Health AI Current “State” - All Eyes on California

Health Highlights
The Big Picture:

Those following artificial intelligence (AI) legal developments are closely watching California, which currently has four bills pending the Governor’s signature that will impact AI development and use. California is at the forefront of a group of states that have focused legislation on increasing transparency and oversight of the development and deployment of AI systems, and may be the first state to pass legislation specifically focused on AI use in health care by providers and payors.

 

The Details:

Two bills specifically focus on health care and would impose requirements on use of AI by health care providers—including health facilities, clinics, physicians’ offices, or group practices —and health plans, respectively:

  • Assembly Bill 3030 requires that health care providers disclose, via a disclaimer, to a patient receiving clinical information generated by generative AI that information was generated by AI. “Generative artificial intelligence” is defined broadly, as “artificial intelligence that can generate derived synthetic content, including images, videos, audio, text, and other digital content.” In addition, the disclaimer must tell the patient how to contact a “human health care provider” or employee of the health facility. This disclaimer must be included in traditional written communications, such as letters and emails, as well as chat-based technology. Unlike prior versions of the bill, the final bill pending signature does not require a disclaimer if the communications generated by generative AI are “read and reviewed by a human licensed or certified health care provider”; if health care providers implement AI review processes involving licensed professionals, they would not be obligated to include disclaimers. This bill seeks to balance the burden on health care providers against a patient’s desire to know when information was not prepared by a licensed professional and to know who to contact if they have any questions about the information. This bill is similar to a Utah law that passed in late 2023.
  • Senate Bill 1120 essentially requires that a licensed physician or licensed health care professional retain ultimate responsibility for making individualized medical necessity determinations for each member of a health care service plan or health insurer. While the bill imposes some other requirements, one of the major requirements is that health care service plans and health insurers that use AI1 tools not use the tool to “deny, delay, or modify health care services” based upon medical necessity.

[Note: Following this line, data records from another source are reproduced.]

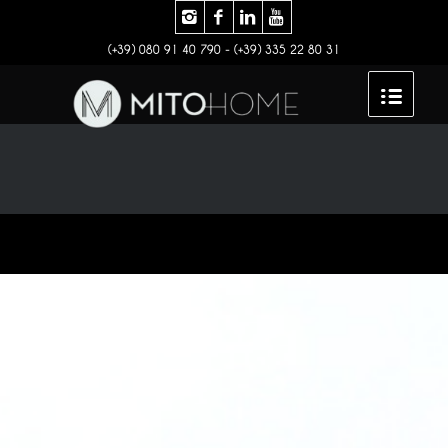
(+39) 080 91 40 790 - (+39) 335 22 80 31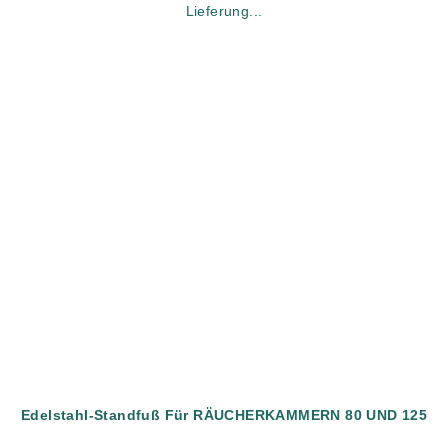
Lieferung...
Edelstahl-Standfuß Für RÄUCHERKAMMERN 80 UND 125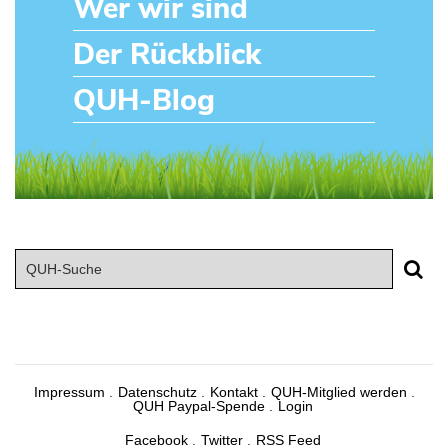
Wer wir sind
Der Rückblick
QUH-Blog
Impressum
Datenschutz
Kontakt
QUH-Mitglied werden
QUH Paypal-Spende
Login
Facebook
Twitter
RSS Feed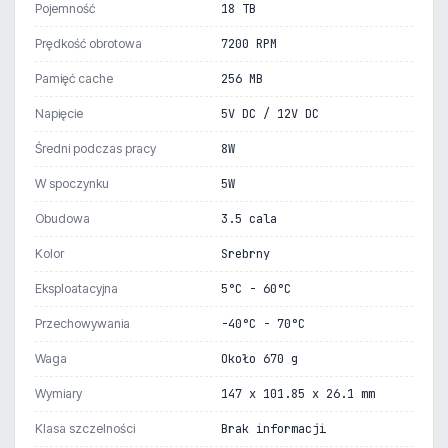
Pojemność
18 TB
Prędkość obrotowa
7200 RPM
Pamięć cache
256 MB
Napięcie
5V DC / 12V DC
Średni podczas pracy
8W
W spoczynku
5W
Obudowa
3.5 cala
Kolor
Srebrny
Eksploatacyjna
5°C - 60°C
Przechowywania
-40°C - 70°C
Waga
Około 670 g
Wymiary
147 x 101.85 x 26.1 mm
Klasa szczelności
Brak informacji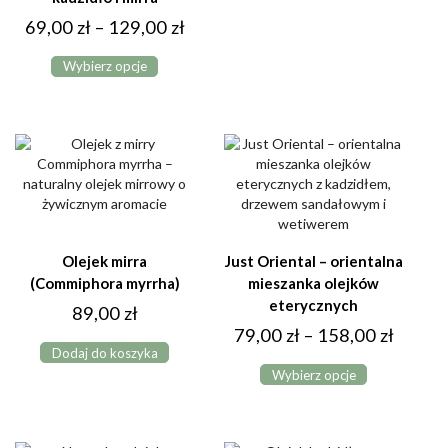
od
ma
Zakres
69,00
zł
–
129,00
zł
49,00 z
wiele
Ten
cen:
do
wariantów.
Wybierz opcje
produkt
Opcje
od
89,00 z
ma
można
69,00 zł
wiele
wybrać
do
wariantów.
na
Opcje
129,00 zł
stronie
można
produktu
wybrać
na
stronie
produktu
Olejek mirra
Just Oriental – orientalna
(Commiphora myrrha)
mieszanka olejków
eterycznych
89,00
zł
Zakres
79,00
zł
–
158,00
zł
Dodaj do koszyka
Ten
cen:
Wybierz opcje
produkt
od
ma
79,00 
wiele
do
wariantów.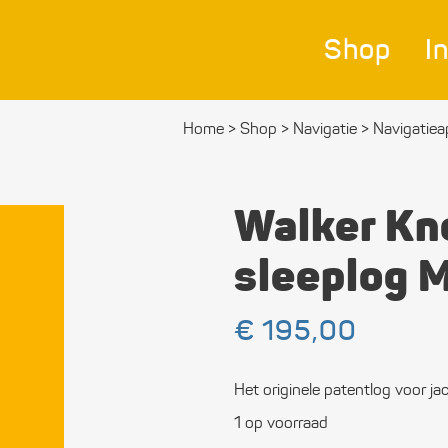
Shop
I
Home
>
Shop
>
Navigatie
>
Navigatie­
Nav
Bes
Walker Kn
Ver
sleeplog M
Afm
€
195,00
Zei
Bev
Het originele patentlog voor ja
mat
1 op voorraad
Ele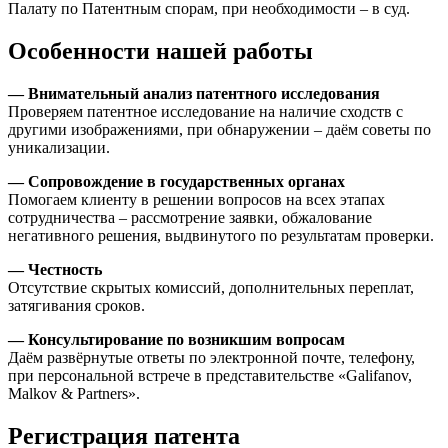
Палату по Патентным спорам, при необходимости – в суд.
Особенности нашей работы
— Внимательный анализ патентного исследования
Проверяем патентное исследование на наличие сходств с
другими изображениями, при обнаружении – даём советы по
уникализации.
— Сопровождение в государственных органах
Помогаем клиенту в решении вопросов на всех этапах
сотрудничества – рассмотрение заявки, обжалование
негативного решения, выдвинутого по результатам проверки.
— Честность
Отсутствие скрытых комиссий, дополнительных переплат,
затягивания сроков.
— Консультирование по возникшим вопросам
Даём развёрнутые ответы по электронной почте, телефону,
при персональной встрече в представительстве «Galifanov,
Malkov & Partners».
Регистрация патента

Said another way, the determinations of medical necessity may only be made by a licensed physician or health care professional. This proposed law is consistent with the guidance that CMS published regarding Medicare Advantage Plan’s use of AI to render clinical coverage determinations, which requires that decisions be based on an individual patient’s medical history and clinical conditions and that a physician or other appropriate provider review coverage denials. This bill, similar to CMS’s guidance, seeks to strike a fair balance between allowing a plan to use AI to improve efficiency in utilization review and ensuring that a human reviews decisions (and agrees with the decisions) that would have an adverse impact of the plan’s members.

The other two bills relate to AI use more broadly, and would impact health care stakeholders to the extent they are developers of AI systems:

  • Assembly Bill 2013 is a transparency bill and requires developers of generative artificial intelligence2 systems (defined slightly differently than the other bills) to publicly post information on the data used to train the system, including the source or owners of the datasets, the number of data points in the datasets, a description of the types of data points in the dataset and whether the datasets include personal information. Developers are defined as those who make AI tools for “members of the public” and specifically exclude “hospital’s medical staff member[s],” though the intention of the exclusion is not entirely clear.
  • Senate Bill 1047 sets forth a broad set of requirements focused on mitigating the safety and security concerns believed to be posed by very large language models. It is unlikely that this bill will apply to health care stakeholders. Covered models include models that cost over one hundred million dollars to develop or over ten million dollars to refine. Requirements on developers3 of these models include capabilities for a full system shutdown; an annually-updated safety protocol and statement of compliance; annual third-party audits; and a requirement to report any safety incidents to the state Attorney General within 72 hours of their identification. The state Attorney General may pursue civil action against developers for violations of this law.

What’s Next?

The Governor has until September 30, 2024 to sign or veto these bills; any bills that are not signed or vetoed by that date will become statute without the Governor’s signature. Health care providers, plans and AI developers that operate in California are watching with anticipation to see what will happen. Even if California does not pass the laws this year, we expect more states to introduce laws like AB 3030 and SB 1120 in 2025 when state legislatures begin their next session. We will continue to watch this space closely as state legislatures advance bills with significant impact for health care.


1 “Artificial intelligence” is defined as “an engineered or machine-based system that varies in its level of autonomy and that can, for explicit or implicit objectives, infer from the input it receives how to generate outputs that can influence physical or virtual environments.”

2 “Generative artificial intelligence” is defined as “artificial intelligence that can generate derived synthetic content, such as text, images, video, and audio, that emulates the structure and characteristics of the artificial intelligence’s training data.”

3 “Developer” is defined as the person that performs the initial training of a covered model either by training a model using a sufficient quantity of computing power and cost, or by fine-tuning an existing covered model or covered model derivative using a quantity of computing power and cost greater than the amount specified in SB 1120’s subdivision (e).